Sheila: No one asked you, Jordan.
*Slip's fingers finally brush the key. He plants a kiss on her to further distract her and pulls the key out. He key in hand, gasping for air and looking like he's going to be ill.*
Sheila: (Gasping for air...her eyes are clouded) God...you're good...
Sach: Chief, you found it!
Bobby: (As Whitey unties him) I feel sorry for you.
Slip: *Swallows hard* Me too.
Bobby: (As Sach helps him to his feet) Now, let's get the other lady.
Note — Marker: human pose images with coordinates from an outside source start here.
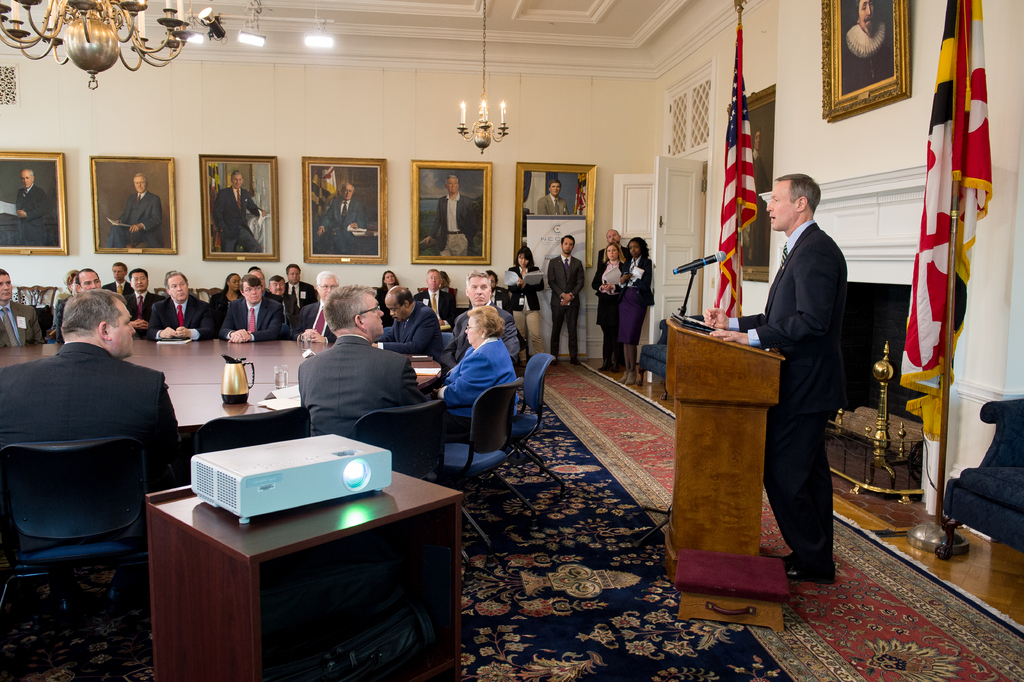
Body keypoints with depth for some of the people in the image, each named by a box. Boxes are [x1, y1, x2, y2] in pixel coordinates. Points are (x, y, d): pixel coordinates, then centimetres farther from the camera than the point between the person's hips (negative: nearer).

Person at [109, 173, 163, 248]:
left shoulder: (154, 199, 5)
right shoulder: (131, 198, 26)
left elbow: (156, 219, -6)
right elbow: (125, 214, 26)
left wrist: (141, 225, -22)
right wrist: (119, 221, 1)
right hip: (128, 229, 6)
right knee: (115, 228, -29)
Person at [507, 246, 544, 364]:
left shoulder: (535, 270, 7)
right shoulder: (512, 270, 8)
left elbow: (541, 286, -5)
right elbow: (511, 288, -2)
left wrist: (524, 286, -15)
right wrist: (517, 285, -24)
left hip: (532, 306, -1)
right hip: (517, 305, 1)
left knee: (535, 335, -6)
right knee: (520, 335, 3)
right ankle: (522, 360, 12)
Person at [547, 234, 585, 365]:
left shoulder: (578, 263, 11)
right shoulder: (553, 262, 7)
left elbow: (580, 282, 4)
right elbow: (551, 281, 0)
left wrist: (571, 295, -11)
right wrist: (562, 295, -12)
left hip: (573, 301, 1)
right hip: (557, 301, -1)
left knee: (573, 329, 1)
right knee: (556, 329, 2)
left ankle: (573, 356, 4)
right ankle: (554, 356, 5)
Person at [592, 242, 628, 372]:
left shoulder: (624, 267, -1)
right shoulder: (602, 268, 14)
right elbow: (594, 284, 12)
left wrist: (614, 287, -18)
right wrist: (601, 287, -7)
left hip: (616, 303, -4)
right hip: (603, 303, 5)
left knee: (616, 334, -3)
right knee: (606, 333, 9)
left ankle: (616, 363, 3)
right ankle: (606, 362, 13)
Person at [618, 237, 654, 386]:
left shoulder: (647, 263, -3)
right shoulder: (628, 263, 17)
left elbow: (645, 285, -12)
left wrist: (630, 278, -3)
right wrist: (622, 281, -6)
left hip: (638, 301, -6)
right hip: (625, 300, 6)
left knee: (630, 337, -10)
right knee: (624, 337, 3)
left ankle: (634, 371, 0)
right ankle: (627, 371, 8)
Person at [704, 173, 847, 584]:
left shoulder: (816, 250, -16)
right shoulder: (802, 249, 18)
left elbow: (812, 320, -26)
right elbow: (780, 318, 19)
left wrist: (751, 337, -23)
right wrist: (733, 324, 11)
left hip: (805, 384, -11)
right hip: (804, 382, 11)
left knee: (782, 473, -5)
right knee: (808, 473, 16)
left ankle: (812, 562, 9)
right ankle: (817, 561, 28)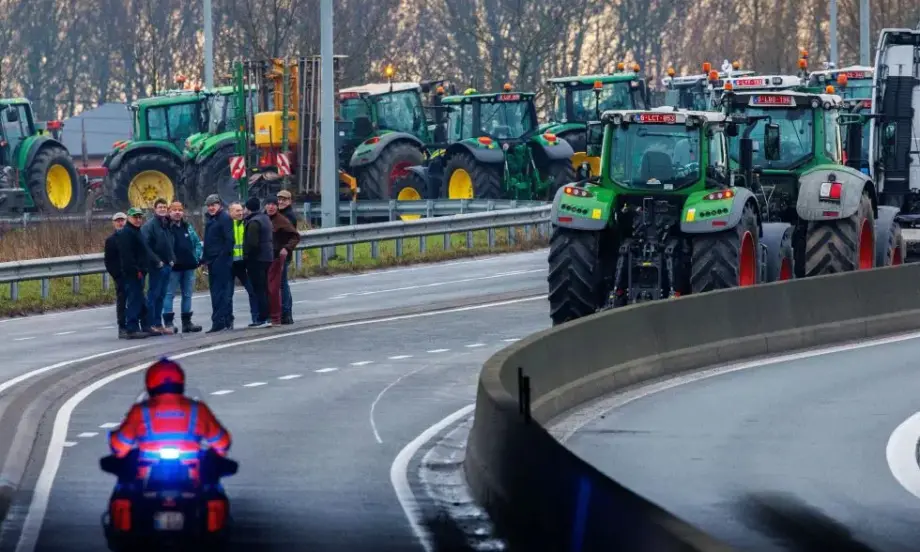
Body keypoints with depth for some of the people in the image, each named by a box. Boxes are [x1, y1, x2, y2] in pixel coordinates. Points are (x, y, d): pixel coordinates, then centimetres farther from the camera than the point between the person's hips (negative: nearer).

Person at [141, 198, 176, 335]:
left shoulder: (167, 225, 15)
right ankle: (151, 325, -4)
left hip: (167, 265, 7)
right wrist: (157, 261, -18)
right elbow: (145, 246, -18)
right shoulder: (150, 225, -9)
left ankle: (158, 324, 15)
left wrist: (172, 259, 7)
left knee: (161, 296, 11)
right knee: (153, 295, -5)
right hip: (156, 267, -7)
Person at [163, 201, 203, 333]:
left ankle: (187, 322, 16)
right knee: (169, 294, -4)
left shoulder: (187, 227, 13)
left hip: (189, 266, 6)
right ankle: (168, 323, -4)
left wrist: (197, 257, 5)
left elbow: (197, 242, 18)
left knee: (187, 295, 10)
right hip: (173, 267, -6)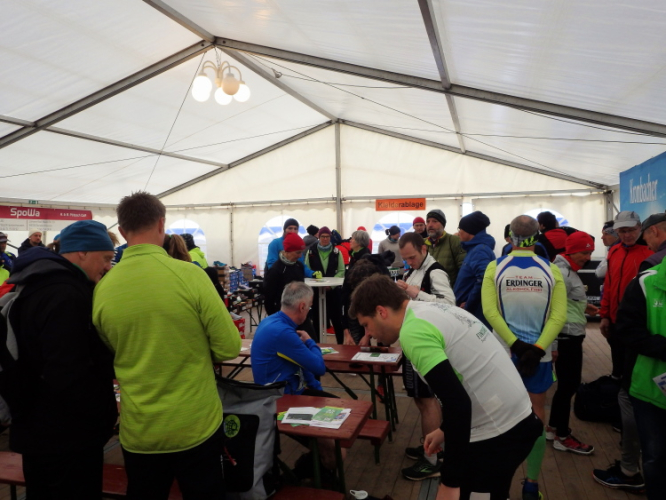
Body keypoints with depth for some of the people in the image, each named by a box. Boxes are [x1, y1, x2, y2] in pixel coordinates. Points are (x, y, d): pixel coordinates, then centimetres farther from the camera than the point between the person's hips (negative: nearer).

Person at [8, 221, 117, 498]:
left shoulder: (41, 285, 9)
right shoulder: (66, 296, -25)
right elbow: (70, 376, -31)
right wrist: (107, 411, -17)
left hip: (41, 430, 10)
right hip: (66, 436, -10)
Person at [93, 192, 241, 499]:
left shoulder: (102, 289, -8)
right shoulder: (189, 275, -18)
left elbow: (109, 356, 7)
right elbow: (229, 348, -13)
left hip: (138, 431, 3)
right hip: (197, 425, -2)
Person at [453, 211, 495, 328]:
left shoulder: (480, 250, -16)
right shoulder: (475, 249, 15)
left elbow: (483, 279, -31)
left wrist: (468, 306, -21)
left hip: (475, 313, -10)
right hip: (472, 313, 10)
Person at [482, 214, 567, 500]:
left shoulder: (495, 268, -6)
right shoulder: (551, 270, -4)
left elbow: (489, 311, -14)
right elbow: (559, 316, -11)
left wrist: (515, 345, -14)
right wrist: (536, 349, -14)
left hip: (503, 351, 0)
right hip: (539, 352, 0)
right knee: (537, 413, 12)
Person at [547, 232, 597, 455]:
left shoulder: (568, 271, 14)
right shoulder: (562, 273, -18)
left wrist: (583, 307, 9)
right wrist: (552, 343, -22)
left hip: (571, 337, 10)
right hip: (566, 338, -10)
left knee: (566, 385, 17)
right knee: (568, 386, 1)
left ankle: (552, 427, 30)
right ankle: (563, 436, 16)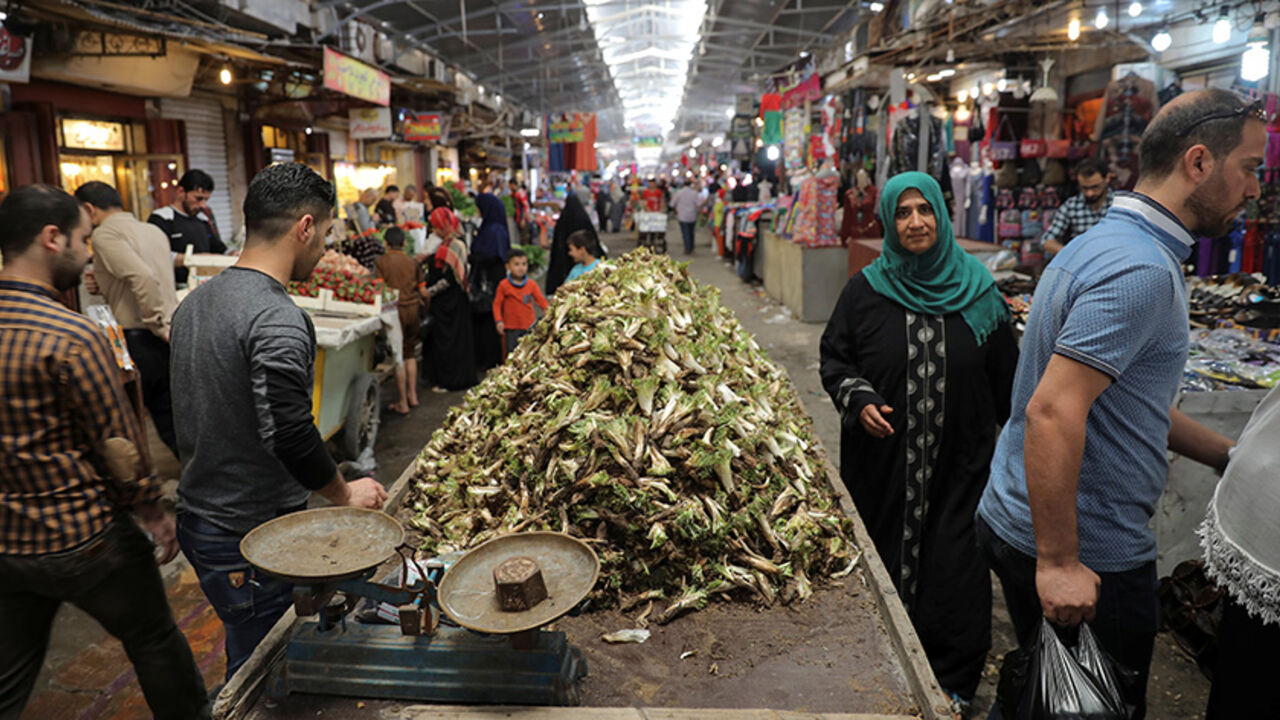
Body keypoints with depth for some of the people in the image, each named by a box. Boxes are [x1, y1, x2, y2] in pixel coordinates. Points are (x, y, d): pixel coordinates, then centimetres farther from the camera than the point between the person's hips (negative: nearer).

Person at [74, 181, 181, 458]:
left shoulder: (105, 233, -9)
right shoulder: (153, 230, 16)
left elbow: (143, 278, -24)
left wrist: (159, 325, -19)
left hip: (141, 339, -8)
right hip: (171, 334, 8)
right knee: (166, 413, 15)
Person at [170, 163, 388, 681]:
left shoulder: (195, 301, 8)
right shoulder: (277, 319, -23)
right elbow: (289, 435, -27)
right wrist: (344, 493, -11)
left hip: (196, 518, 9)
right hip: (251, 541, -9)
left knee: (247, 661, 24)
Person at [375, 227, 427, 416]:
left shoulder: (380, 261, -6)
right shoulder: (413, 262, 4)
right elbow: (423, 292, 4)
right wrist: (421, 302, 24)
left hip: (396, 309, -4)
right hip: (413, 309, 4)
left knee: (398, 357, 1)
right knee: (410, 353, 19)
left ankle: (403, 403, 5)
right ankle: (412, 395, 25)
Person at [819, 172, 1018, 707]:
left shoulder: (978, 291, 2)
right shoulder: (866, 291, -1)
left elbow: (1006, 377, 7)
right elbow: (833, 358, 5)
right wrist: (858, 399, -13)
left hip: (960, 463, 1)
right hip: (882, 461, 0)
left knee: (953, 565, 5)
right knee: (884, 561, 9)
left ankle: (954, 679, 26)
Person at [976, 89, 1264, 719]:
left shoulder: (1099, 244, 12)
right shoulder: (1143, 270, -21)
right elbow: (1052, 412, -31)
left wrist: (1229, 456, 19)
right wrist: (1058, 563, -27)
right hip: (1095, 558, -9)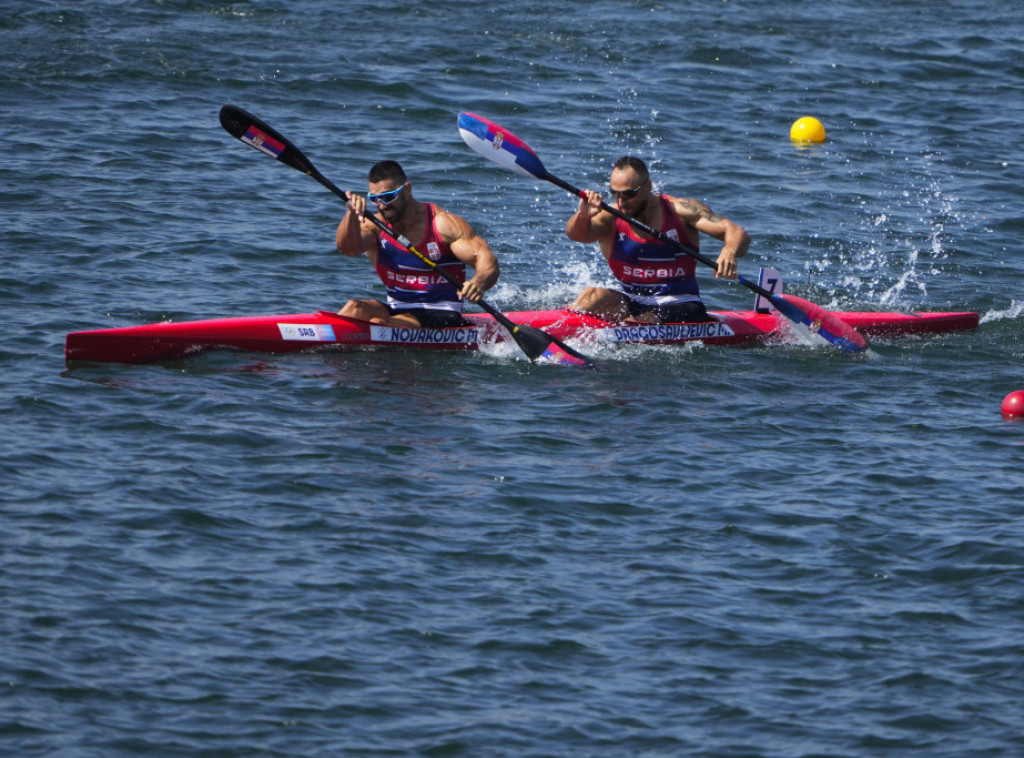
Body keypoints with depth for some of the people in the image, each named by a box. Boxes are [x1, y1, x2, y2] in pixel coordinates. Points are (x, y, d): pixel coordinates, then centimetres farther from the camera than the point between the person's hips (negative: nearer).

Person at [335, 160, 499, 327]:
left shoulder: (443, 224, -8)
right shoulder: (376, 225, 2)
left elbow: (487, 260, -14)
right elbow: (346, 248, -18)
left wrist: (479, 282, -38)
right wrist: (352, 214, -38)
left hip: (441, 317, -4)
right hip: (396, 310, 4)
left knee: (378, 324, -31)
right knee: (354, 308, -26)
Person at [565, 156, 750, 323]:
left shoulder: (679, 210, -6)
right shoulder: (611, 217, -3)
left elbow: (738, 234, -12)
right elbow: (576, 234, -20)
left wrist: (729, 252, -36)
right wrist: (582, 215, -44)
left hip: (680, 308, -2)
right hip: (632, 305, 2)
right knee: (593, 296, -27)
*Slip steels himself and goes to Zelda. He pulls Chuck off of her lap and wedges between them.*
(Sach catches Chuck and unties him.)
Zelda: I wasn't done with hi... *Slip cuts her off with a full-on kiss*
Sach: CHIEF! How many girls do you need?
Bobby: I know you've had your share, but...
*Slip pushes Zelda away, who's now dazed. He really looks pale. She slumps back into her chair, a dazed grin plastered on her face.*
Sach: (Grabs Slip) Chief, are you ok? Speak to me!
Bobby: You're a braver man than I am.
Slip: Had ta do som'en.
Butch: (Whitey is unlocking him) I feel sorry for you, Slip. I wouldn't kiss those chicks for all the pianos at Steinway!
Sach: But he got the key!
Chuck: *Takes Slip’s arm* We'd better get going.
(DuVal is now tied to a chair and gagged. He growls and snarls...but to no avail. He attempts to kick at Slip.)
Slip: Knock it off.
Sach: Are you ok, Chuckie? Did that lady do anythin' to ya?
Chuck: Nothing permanent, no.
Butch: (He and Whitey hold him up) Bobby, are you ok? Do you think you're up for taking us to our next location?
Bobby: (He's wincing and just barely on his feet, but he nods) Yeah, I can.
Sach: (He pats Slip on the back) Good work, Chief.
Butch: Yeah, you saved us!
Slip: Just did what needed ta be done.
Bobby: And you got the key. Maybe you ought to keep it.
Sach: Yeah! (Hands Slip a length of rope) We can keep the keys here.
Slip: Thanks. *puts the key on the rope*
Bobby: (Sees the murderous look in DuVal's eyes) Let's get outta here, before that jerk breaks loose and the goons come back.
(The group heads out, leaving the women dazed and DuVal tied up in the chair as we fade out.)